╭─ DATA RECORDS

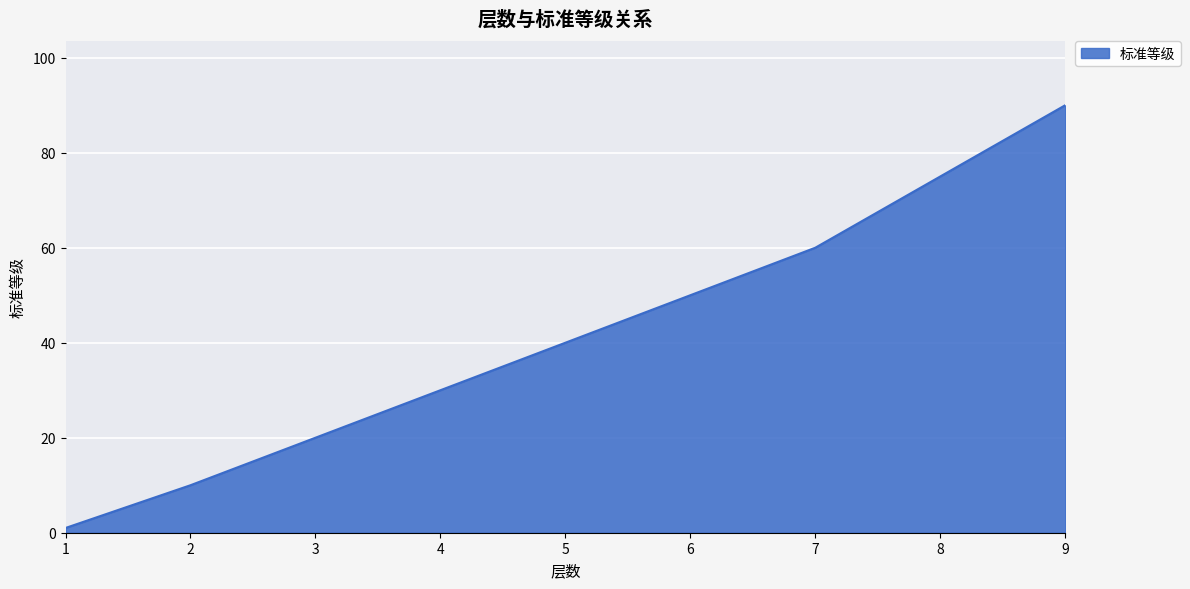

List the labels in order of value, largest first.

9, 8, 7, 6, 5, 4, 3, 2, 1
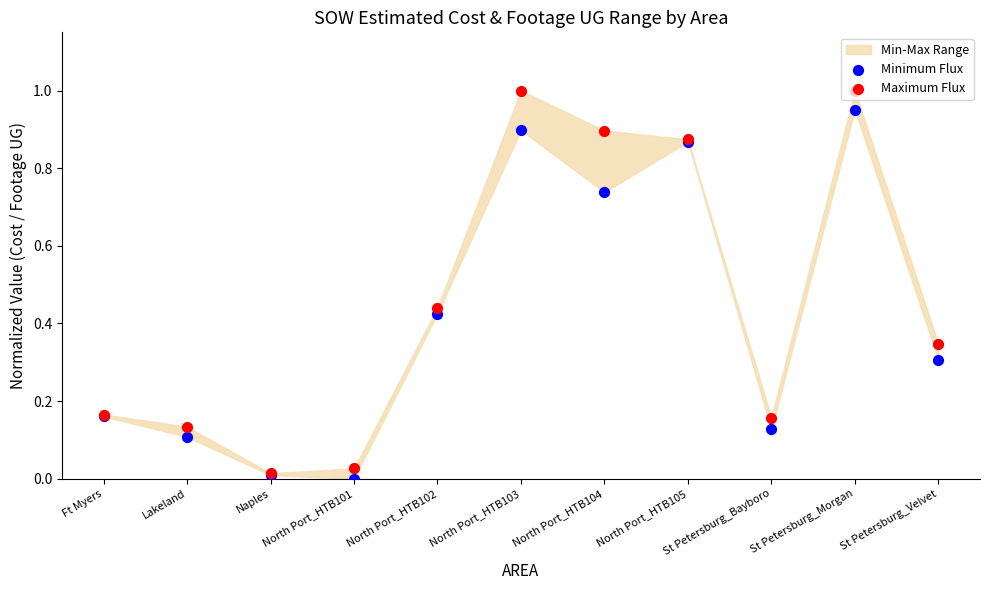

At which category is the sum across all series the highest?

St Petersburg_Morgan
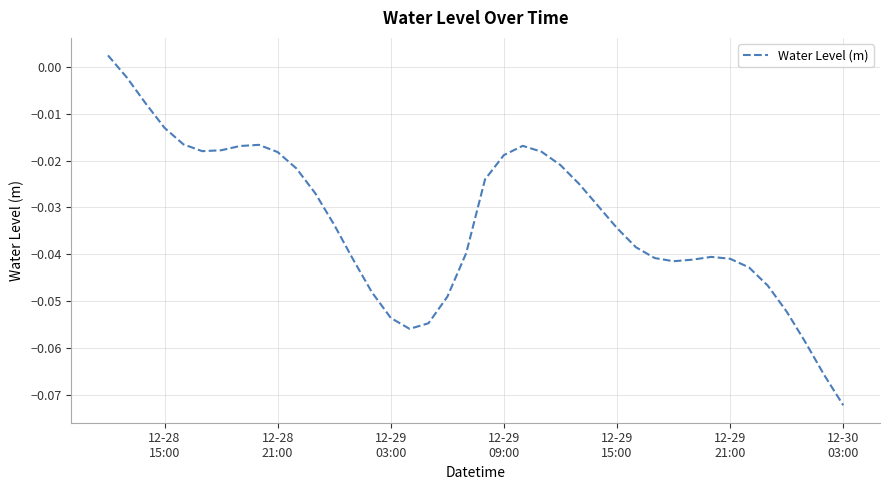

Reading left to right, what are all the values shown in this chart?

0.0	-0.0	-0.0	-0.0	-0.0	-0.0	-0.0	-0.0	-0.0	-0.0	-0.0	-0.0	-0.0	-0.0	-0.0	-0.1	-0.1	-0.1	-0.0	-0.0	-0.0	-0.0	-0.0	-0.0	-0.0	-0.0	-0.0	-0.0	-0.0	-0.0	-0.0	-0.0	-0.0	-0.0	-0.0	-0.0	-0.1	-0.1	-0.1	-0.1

╰─

PROBLEM STATEMENT:
Print the listing above exactly, starting with the line that contains "Reading left to" and continuing through the end of the listing.

RESULT BELOW:
Reading left to right, what are all the values shown in this chart?

0.0	-0.0	-0.0	-0.0	-0.0	-0.0	-0.0	-0.0	-0.0	-0.0	-0.0	-0.0	-0.0	-0.0	-0.0	-0.1	-0.1	-0.1	-0.0	-0.0	-0.0	-0.0	-0.0	-0.0	-0.0	-0.0	-0.0	-0.0	-0.0	-0.0	-0.0	-0.0	-0.0	-0.0	-0.0	-0.0	-0.1	-0.1	-0.1	-0.1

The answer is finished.